##### Passage shown #####
Saturday, 27 November 2010

Gentoo DVD drive setup problems

This is not meant as a guide that will fix everybodies DVD/CD problems, it was the solution that worked for me, if you still have issues then I recommend consulting the Gentoo Forums.

After gaining some recent bad advice from a 'well meaning' helper on a forum I recently managed to totally render the portage setup useless to the point where I couldn't install anything. After hours and hours of consulting with others on line and attempting a variety of fixes, the conclusion was reached that I would probably be just as quick rebuilding Gentoo from scratch.

Having completed this task already in November 2009 and with a years experience under my belt and a lot of extra libraries etc on my machine I figured that a fresh install would have my Gentoo system running even faster.
##### Information given #####
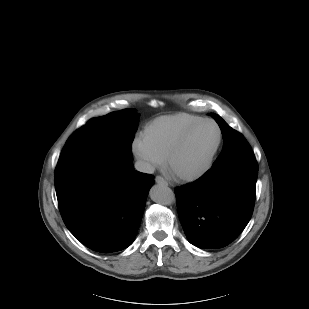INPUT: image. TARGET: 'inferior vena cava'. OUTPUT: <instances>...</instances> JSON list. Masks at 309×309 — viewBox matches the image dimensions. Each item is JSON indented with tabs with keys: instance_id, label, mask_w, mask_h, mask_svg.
<instances>
[{
	"instance_id": "1",
	"label": "inferior vena cava",
	"mask_w": 309,
	"mask_h": 309,
	"mask_svg": "<svg viewBox=\"0 0 309 309\" xmlns=\"http://www.w3.org/2000/svg\"><path fill=\"white\" fill-rule=\"evenodd\" d=\"M135 169L140 172L149 173V174H152L155 171V168L153 165H151L148 162L142 161V160H138L137 162H135Z\"/></svg>"
}]
</instances>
#####
### [Challenge]
Extract the Gentoo post in full, word for word. The data has no connection to the Gentoo post.

### [Exercise solution]
Saturday, 27 November 2010

Gentoo DVD drive setup problems

This is not meant as a guide that will fix everybodies DVD/CD problems, it was the solution that worked for me, if you still have issues then I recommend consulting the Gentoo Forums.

After gaining some recent bad advice from a 'well meaning' helper on a forum I recently managed to totally render the portage setup useless to the point where I couldn't install anything. After hours and hours of consulting with others on line and attempting a variety of fixes, the conclusion was reached that I would probably be just as quick rebuilding Gentoo from scratch.

Having completed this task already in November 2009 and with a years experience under my belt and a lot of extra libraries etc on my machine I figured that a fresh install would have my Gentoo system running even faster.